AUDIENCE: So we've seen the power of Stable Diffusion. And I was wondering if it's only for image and videos and if it has been tried for other modalities like audio? And if no, why is the case?
DOUGLAS ECK: The answer is yes. So--
AUDIENCE: OK.
DOUGLAS ECK: So there's an open-source project called Riffusion, like guitar riffs, which takes audio, basically generates spectrograms, which are just pictures of audio, right? The horizontal axis is time, and the vertical axis is frequency. And then you use an algorithm called Griffin-Lim, which is signal processing to invert that back into audio. And so there's already-- there's code in open-source projects out there where you just generate high-resolution spectrograms.
And as far as I can tell, you just generate high-resolution spectrograms all you want. And you can do something with it. Terrible, not that easy to control, but an interesting direction. And that's for audio.
Diffusion is a nice general purpose process. It's easy to condition. It's an interesting process. It's maybe parallelizable in ways we can't see right now. And there's a lot of work out there. So diffusion for language is a good question, right? It's turned out to be frustratingly slow, the place to use diffusion would be in the decoding phase, and the interesting part about decoding with diffusion is that it's non-causal. So it's happening in parallel. And as you diffuse, you would start-- you would-- basically, let's say you wanted to diffuse a paragraph.
You would start with some fairly low dimensional representation of the paragraph and just keep diffusing. But as you're doing so, you're getting all of the conditional dependencies from all the words mashed up, right? It's not just left to right, right, right. And so there's this world where maybe very long paragraphs, like if you wanted to generate a thousand words of text, you might be able to do it more efficiently or better with diffusion.
There are lots of ways, though. You could talk about optimal transport. There are all sorts of ways where you can treat the sequence of tokens that you're generating as a probability distribution that you want to understand better and realize that left to right autoregression is just kind of one greedy way to get there. So people have been playing-- the problem is really that it's slow. And you can do a lot of tricks with autoregression and beam search and things like that that just prove to be hard to beat for sentence-level work.
Yes. Yes. You can-- yes. You can tell the model how much time to spend on a given phrase. So and that's an easy-- that's just like a Colab hack. They did that in a day. So some of the people internally were playing with that. So yeah. And this is just the beginning, right?
There's all sorts of ways to condition this. There are ways to ensure coherence over time. Certainly, we can make the image quality better. I would just take with a grain of salt the image quality. It really was just a compute constraint, how much compute do we want to use for this particular training run.

§ Entries supplied
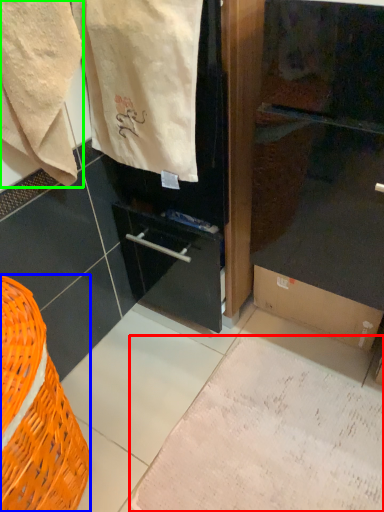
Question: Estimate the real-world distances between objects in this image. Which object is closer to parchment (highlighted by a red box), basket (highlighted by a blue box) or towel (highlighted by a green box)?

Choices:
 (A) basket
 (B) towel

Answer: (A)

§ Work to be completed
Copy the stretch from "AUDIENCE: So we've" through "is the case?" in the diffusion talk transcript above, word for word.

§ Solution
AUDIENCE: So we've seen the power of Stable Diffusion. And I was wondering if it's only for image and videos and if it has been tried for other modalities like audio? And if no, why is the case?